-- Assignment --
Nothing but an exact repetition of the entries should appear in the answer.

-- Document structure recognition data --
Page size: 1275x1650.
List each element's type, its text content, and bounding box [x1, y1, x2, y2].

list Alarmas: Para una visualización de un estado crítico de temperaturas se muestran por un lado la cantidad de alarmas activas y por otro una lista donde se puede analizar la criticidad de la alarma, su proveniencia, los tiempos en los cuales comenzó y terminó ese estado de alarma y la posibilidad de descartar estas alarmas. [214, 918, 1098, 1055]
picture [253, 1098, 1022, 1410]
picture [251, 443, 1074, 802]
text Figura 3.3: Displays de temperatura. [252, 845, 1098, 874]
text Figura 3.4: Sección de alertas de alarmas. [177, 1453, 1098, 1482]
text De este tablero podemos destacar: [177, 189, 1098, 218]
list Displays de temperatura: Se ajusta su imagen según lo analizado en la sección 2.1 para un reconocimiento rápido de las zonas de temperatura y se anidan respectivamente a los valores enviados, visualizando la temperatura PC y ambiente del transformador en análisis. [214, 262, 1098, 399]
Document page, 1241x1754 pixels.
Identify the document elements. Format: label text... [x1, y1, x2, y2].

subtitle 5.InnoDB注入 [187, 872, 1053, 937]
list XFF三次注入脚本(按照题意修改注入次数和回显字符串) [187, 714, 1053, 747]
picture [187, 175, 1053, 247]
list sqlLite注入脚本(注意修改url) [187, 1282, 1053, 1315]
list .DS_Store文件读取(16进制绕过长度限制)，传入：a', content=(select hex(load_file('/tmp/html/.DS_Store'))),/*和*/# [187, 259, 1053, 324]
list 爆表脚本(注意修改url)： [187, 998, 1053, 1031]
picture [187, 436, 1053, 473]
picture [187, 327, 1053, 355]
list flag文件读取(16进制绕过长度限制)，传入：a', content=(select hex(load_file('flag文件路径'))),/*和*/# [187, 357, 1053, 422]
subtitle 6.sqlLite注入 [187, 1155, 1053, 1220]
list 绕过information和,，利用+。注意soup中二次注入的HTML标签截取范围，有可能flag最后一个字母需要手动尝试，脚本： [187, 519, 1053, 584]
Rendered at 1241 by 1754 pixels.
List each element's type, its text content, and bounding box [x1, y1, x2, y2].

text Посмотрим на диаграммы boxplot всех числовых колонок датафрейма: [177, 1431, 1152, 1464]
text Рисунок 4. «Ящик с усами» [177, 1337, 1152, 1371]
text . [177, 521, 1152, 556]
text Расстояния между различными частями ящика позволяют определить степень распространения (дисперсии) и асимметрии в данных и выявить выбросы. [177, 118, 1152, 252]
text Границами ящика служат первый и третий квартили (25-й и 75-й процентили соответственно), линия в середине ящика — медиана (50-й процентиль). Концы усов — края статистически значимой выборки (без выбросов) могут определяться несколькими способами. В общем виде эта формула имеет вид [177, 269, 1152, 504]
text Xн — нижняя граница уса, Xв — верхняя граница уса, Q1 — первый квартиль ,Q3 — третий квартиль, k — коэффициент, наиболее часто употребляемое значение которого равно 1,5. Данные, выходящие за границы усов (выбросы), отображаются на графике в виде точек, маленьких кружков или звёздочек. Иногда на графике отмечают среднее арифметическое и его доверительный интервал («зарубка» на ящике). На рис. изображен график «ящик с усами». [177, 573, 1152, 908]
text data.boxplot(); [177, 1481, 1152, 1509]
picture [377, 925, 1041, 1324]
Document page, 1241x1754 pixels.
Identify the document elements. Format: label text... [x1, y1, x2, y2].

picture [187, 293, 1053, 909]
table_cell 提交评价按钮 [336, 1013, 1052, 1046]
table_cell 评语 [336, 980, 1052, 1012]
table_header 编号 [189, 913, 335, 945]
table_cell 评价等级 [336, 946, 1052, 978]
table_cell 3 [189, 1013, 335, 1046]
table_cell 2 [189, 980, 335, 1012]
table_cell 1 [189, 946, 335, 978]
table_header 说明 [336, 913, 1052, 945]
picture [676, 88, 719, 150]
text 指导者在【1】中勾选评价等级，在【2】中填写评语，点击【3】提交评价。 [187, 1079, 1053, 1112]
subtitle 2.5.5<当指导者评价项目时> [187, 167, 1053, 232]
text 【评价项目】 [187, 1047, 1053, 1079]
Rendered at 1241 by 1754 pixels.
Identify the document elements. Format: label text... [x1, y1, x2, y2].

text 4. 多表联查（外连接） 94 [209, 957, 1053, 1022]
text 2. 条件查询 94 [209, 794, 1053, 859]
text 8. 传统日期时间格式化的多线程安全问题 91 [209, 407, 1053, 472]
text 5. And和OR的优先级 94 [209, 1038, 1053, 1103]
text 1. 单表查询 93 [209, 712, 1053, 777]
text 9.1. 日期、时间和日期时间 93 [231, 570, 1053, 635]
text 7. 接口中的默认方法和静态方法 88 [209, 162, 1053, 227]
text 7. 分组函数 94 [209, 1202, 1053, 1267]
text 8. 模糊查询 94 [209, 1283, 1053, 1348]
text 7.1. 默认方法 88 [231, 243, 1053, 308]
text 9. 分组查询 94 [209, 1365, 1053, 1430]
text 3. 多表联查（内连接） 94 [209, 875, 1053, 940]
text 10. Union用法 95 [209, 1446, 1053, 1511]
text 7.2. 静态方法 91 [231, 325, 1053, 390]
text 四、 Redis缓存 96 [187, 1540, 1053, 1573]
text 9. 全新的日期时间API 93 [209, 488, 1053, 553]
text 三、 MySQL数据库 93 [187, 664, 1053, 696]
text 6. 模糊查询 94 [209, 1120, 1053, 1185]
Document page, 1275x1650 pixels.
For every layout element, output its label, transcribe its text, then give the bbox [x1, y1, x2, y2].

-- Solved exercise --
Page size: 1275x1650.
List each element's type, its text content, and bounding box [x1, y1, x2, y2].

list Alarmas: Para una visualización de un estado crítico de temperaturas se muestran por un lado la cantidad de alarmas activas y por otro una lista donde se puede analizar la criticidad de la alarma, su proveniencia, los tiempos en los cuales comenzó y terminó ese estado de alarma y la posibilidad de descartar estas alarmas. [214, 918, 1098, 1055]
picture [253, 1098, 1022, 1410]
picture [251, 443, 1074, 802]
text Figura 3.3: Displays de temperatura. [252, 845, 1098, 874]
text Figura 3.4: Sección de alertas de alarmas. [177, 1453, 1098, 1482]
text De este tablero podemos destacar: [177, 189, 1098, 218]
list Displays de temperatura: Se ajusta su imagen según lo analizado en la sección 2.1 para un reconocimiento rápido de las zonas de temperatura y se anidan respectivamente a los valores enviados, visualizando la temperatura PC y ambiente del transformador en análisis. [214, 262, 1098, 399]
Document page, 1241x1754 pixels.
Identify the document elements. Format: label text... [x1, y1, x2, y2].

subtitle 5.InnoDB注入 [187, 872, 1053, 937]
list XFF三次注入脚本(按照题意修改注入次数和回显字符串) [187, 714, 1053, 747]
picture [187, 175, 1053, 247]
list sqlLite注入脚本(注意修改url) [187, 1282, 1053, 1315]
list .DS_Store文件读取(16进制绕过长度限制)，传入：a', content=(select hex(load_file('/tmp/html/.DS_Store'))),/*和*/# [187, 259, 1053, 324]
list 爆表脚本(注意修改url)： [187, 998, 1053, 1031]
picture [187, 436, 1053, 473]
picture [187, 327, 1053, 355]
list flag文件读取(16进制绕过长度限制)，传入：a', content=(select hex(load_file('flag文件路径'))),/*和*/# [187, 357, 1053, 422]
subtitle 6.sqlLite注入 [187, 1155, 1053, 1220]
list 绕过information和,，利用+。注意soup中二次注入的HTML标签截取范围，有可能flag最后一个字母需要手动尝试，脚本： [187, 519, 1053, 584]
Rendered at 1241 by 1754 pixels.
List each element's type, its text content, and bounding box [x1, y1, x2, y2].

text Посмотрим на диаграммы boxplot всех числовых колонок датафрейма: [177, 1431, 1152, 1464]
text Рисунок 4. «Ящик с усами» [177, 1337, 1152, 1371]
text . [177, 521, 1152, 556]
text Расстояния между различными частями ящика позволяют определить степень распространения (дисперсии) и асимметрии в данных и выявить выбросы. [177, 118, 1152, 252]
text Границами ящика служат первый и третий квартили (25-й и 75-й процентили соответственно), линия в середине ящика — медиана (50-й процентиль). Концы усов — края статистически значимой выборки (без выбросов) могут определяться несколькими способами. В общем виде эта формула имеет вид [177, 269, 1152, 504]
text Xн — нижняя граница уса, Xв — верхняя граница уса, Q1 — первый квартиль ,Q3 — третий квартиль, k — коэффициент, наиболее часто употребляемое значение которого равно 1,5. Данные, выходящие за границы усов (выбросы), отображаются на графике в виде точек, маленьких кружков или звёздочек. Иногда на графике отмечают среднее арифметическое и его доверительный интервал («зарубка» на ящике). На рис. изображен график «ящик с усами». [177, 573, 1152, 908]
text data.boxplot(); [177, 1481, 1152, 1509]
picture [377, 925, 1041, 1324]
Document page, 1241x1754 pixels.
Identify the document elements. Format: label text... [x1, y1, x2, y2].

picture [187, 293, 1053, 909]
table_cell 提交评价按钮 [336, 1013, 1052, 1046]
table_cell 评语 [336, 980, 1052, 1012]
table_header 编号 [189, 913, 335, 945]
table_cell 评价等级 [336, 946, 1052, 978]
table_cell 3 [189, 1013, 335, 1046]
table_cell 2 [189, 980, 335, 1012]
table_cell 1 [189, 946, 335, 978]
table_header 说明 [336, 913, 1052, 945]
picture [676, 88, 719, 150]
text 指导者在【1】中勾选评价等级，在【2】中填写评语，点击【3】提交评价。 [187, 1079, 1053, 1112]
subtitle 2.5.5<当指导者评价项目时> [187, 167, 1053, 232]
text 【评价项目】 [187, 1047, 1053, 1079]
Rendered at 1241 by 1754 pixels.
Identify the document elements. Format: label text... [x1, y1, x2, y2].

text 4. 多表联查（外连接） 94 [209, 957, 1053, 1022]
text 2. 条件查询 94 [209, 794, 1053, 859]
text 8. 传统日期时间格式化的多线程安全问题 91 [209, 407, 1053, 472]
text 5. And和OR的优先级 94 [209, 1038, 1053, 1103]
text 1. 单表查询 93 [209, 712, 1053, 777]
text 9.1. 日期、时间和日期时间 93 [231, 570, 1053, 635]
text 7. 接口中的默认方法和静态方法 88 [209, 162, 1053, 227]
text 7. 分组函数 94 [209, 1202, 1053, 1267]
text 8. 模糊查询 94 [209, 1283, 1053, 1348]
text 7.1. 默认方法 88 [231, 243, 1053, 308]
text 9. 分组查询 94 [209, 1365, 1053, 1430]
text 3. 多表联查（内连接） 94 [209, 875, 1053, 940]
text 10. Union用法 95 [209, 1446, 1053, 1511]
text 7.2. 静态方法 91 [231, 325, 1053, 390]
text 四、 Redis缓存 96 [187, 1540, 1053, 1573]
text 9. 全新的日期时间API 93 [209, 488, 1053, 553]
text 三、 MySQL数据库 93 [187, 664, 1053, 696]
text 6. 模糊查询 94 [209, 1120, 1053, 1185]
Document page, 1275x1650 pixels.
For every layout element, output its label, transcribe its text, then give the bbox [x1, y1, x2, y2].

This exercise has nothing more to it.